The curvature of the course only costs a runner of Kipchoge’s caliber 0.49 seconds extra compared to running on a perfectly straight course.

"I don't have the physiology to run like Kipchoge, or even his female equivalent, but maybe my code can increase his chances of making history." - Dr. Snyder

The effect of wind

While the study Dr. Snyder worked on evaluated the effect of undulations and curves, it did not take into account the effect of relative wind speed on oxygen consumption, the latest innovation in Stryd’s offerings. Undulations lead to at most a 2% change in oxygen consumption for the majority of this course, whereas drafting could potentially save at least 6% throughout the course. While Dr. Snyder worked some with him on the benefits of drafting early in the project, and continues her work on cooperative drafting strategies, Robby Ketchell is the creator of the drafting innovations. He used computer simulations and wind tunnel data to determine an optimal formation to maximally reduce Kipchoge’s oxygen consumption, by his estimate as much as 1 minute, 52 seconds. Those calculations add up to a ~1:59:52. Based on his calculations, wind/drafting is clearly an important factor in pacing strategies and breaking records.

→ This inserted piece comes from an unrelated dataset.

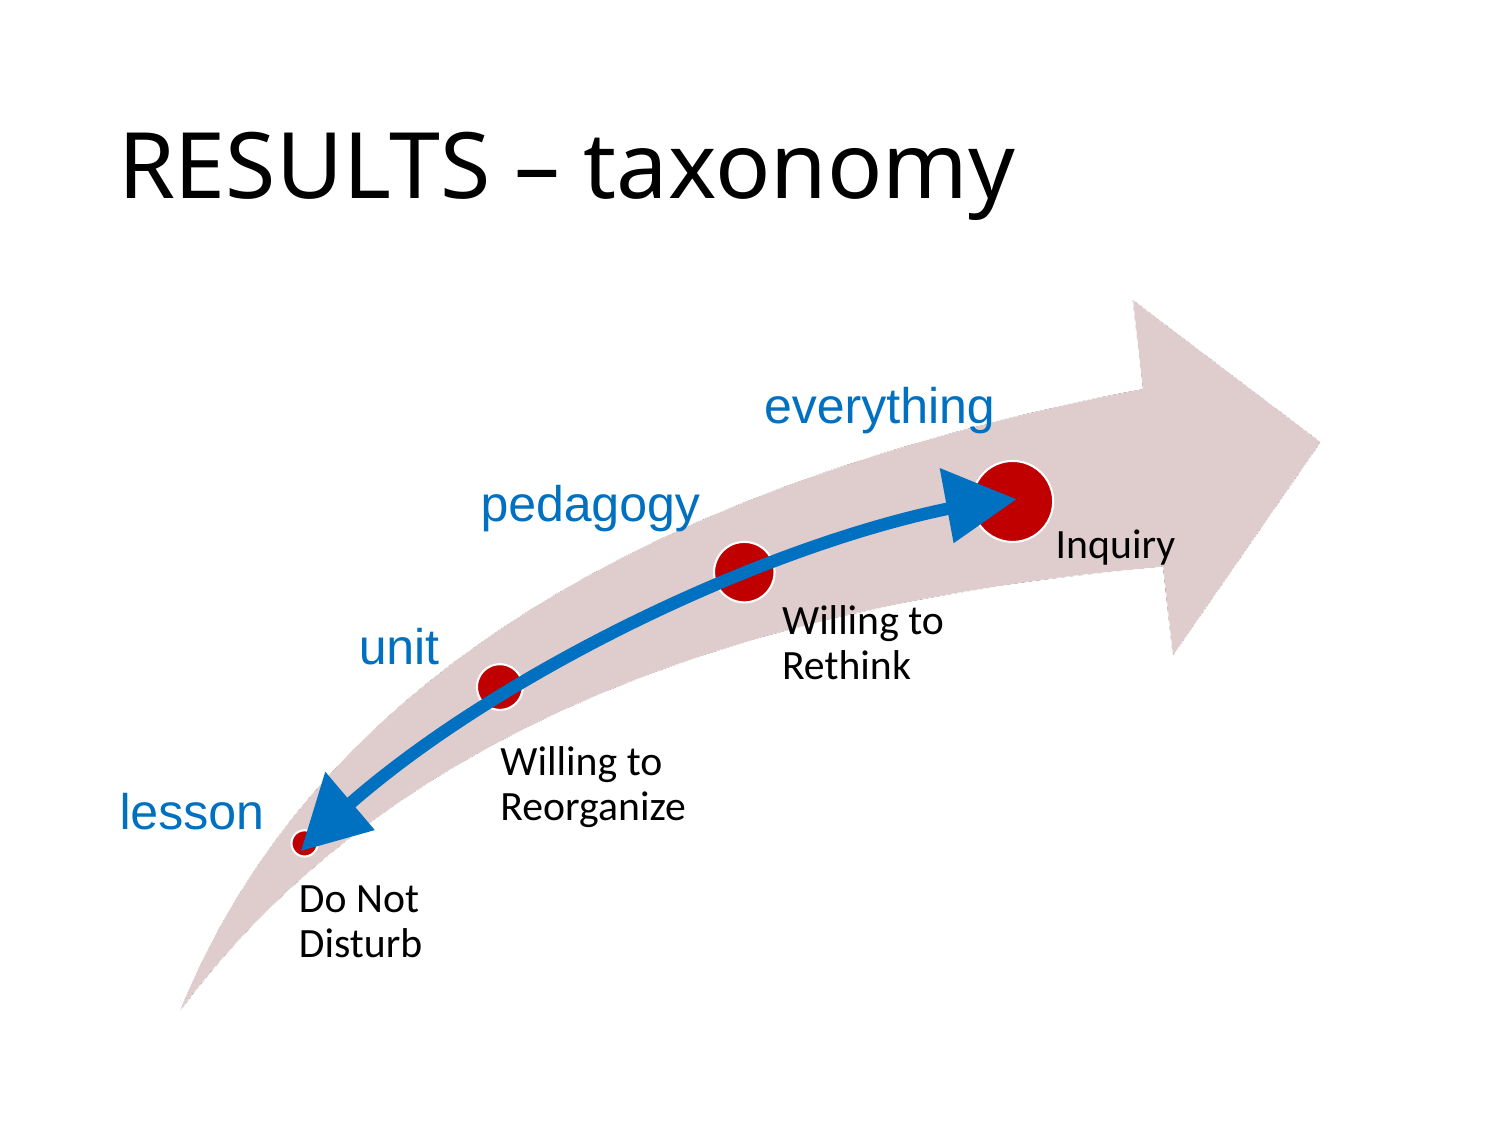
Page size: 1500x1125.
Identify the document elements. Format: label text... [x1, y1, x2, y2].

title RESULTS – taxonomy [103, 59, 1397, 278]
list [103, 299, 1397, 1014]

For more detailed information on Robby’s innovations, please see the following article:
https://www.newyorker.com/sports/sporting-scene/inside-the-race-to-break-the-two-hour-marathon-eliud-kipchoge

Summary

The study concluded that the course chosen for the INEOS 1:59 Challenge is only ~4.5 seconds slower than a flat, level marathon course as a result of the additional cost of undulations in elevation and cost of running around curves. This additional cost accounts for less than 0.06% less than the total time needed to break the record which means that it is very close to the ideal course. With the innovations in drafting strategies, with the chosen course, the INEOS team has set up Eliud Kipchoge with his best chance to run a 1:59:59 or below. We at Stryd believe in Eliud, and wish him the best of luck!